While Adhia said, “With consistent farm yields over a period of time and hence corresponding availability of agro-residue, biomass-based power generation capacities are expected to more or less remain stable unless we see a drastic improvement in technology, efficiencies or yields.”
He, however, noted, “One silver lining for biomass-based power generation could be in the distributed renewable energy space, where it can complement and advance limitations of solar-based solutions to roll-out more favourable productive-use applications on food processing, textiles and other rural SME sectors.”
“This does close in the loop with localised circular economies that encompass both waste availability, power generation and usage within visible boundaries,” he said.
Besides achieving the biomass power target, India has also almost achieved the target of 5 GW of installed capacity from the small hydropower projects. At present (till July 31), the installed capacity is about 4.8 GW. The identified potential in India for power generation from small hydropower projects is about 21.13 GW at 7133 sites. The rest of the target is also expected to be completed by the end of 2022 as many projects are in various stages of implementation.
In its report in March 2021, the parliamentary panel had recommended to the MNRE to “expedite the process of formulation of the Small Hydro Power Scheme on priority basis and get it approved”. “Targets may be set in a manner that would harness the available potential of 21.13 GW power in small hydropower sector in a given time frame,” it had said.
The committee had also discussed another small component of India’s renewable power capacity, waste-to-energy, which is yet to find large-scale acceptance. The MNRE had told the panel that in the previous 4 years, except for one year, the target for setting up waste-to-energy projects was met. The ministry also recounted steps taken to ensure the achievement of waste-to-energy projects.

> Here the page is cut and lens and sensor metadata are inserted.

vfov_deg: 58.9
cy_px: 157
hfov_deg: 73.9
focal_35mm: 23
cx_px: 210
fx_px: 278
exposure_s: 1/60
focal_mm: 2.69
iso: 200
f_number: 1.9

It said it has undertaken a revision of waste-to-energy programme to include support for municipal solid waste based power projects to promote the installation of such plants, development of online portal to accept applications of availing central finance assistance online in order to make procedure easy and regular follow-up with developers for submission of requisite documents.

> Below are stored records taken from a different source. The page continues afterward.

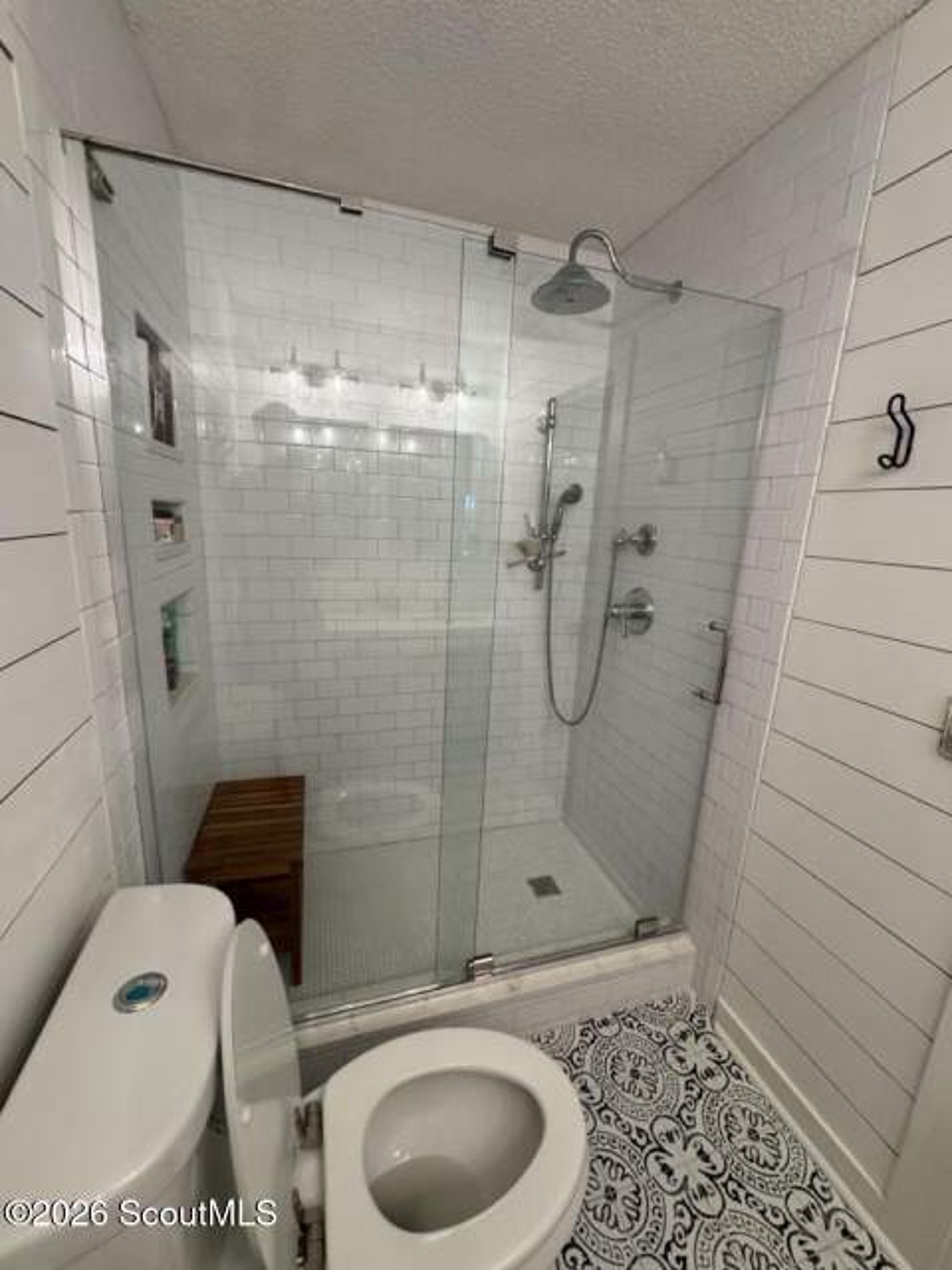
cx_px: 476
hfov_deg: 85.7
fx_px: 513
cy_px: 635
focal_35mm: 14
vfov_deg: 102.1
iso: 320
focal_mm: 2.22
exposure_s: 1/120
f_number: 2.2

Adhia said, “Waste-to-energy solutions need to scale down from large scale centralised approaches (as was the case a few years back with municipal solid waste treatment plants) to more localised RWA centric applications, given the distributed nature of urban and town planning promoted under the Smart Cities mission.”
“Technological advancements can make waste and/or sludge-to-energy solutions more attractive when applied from ground-up,” he said.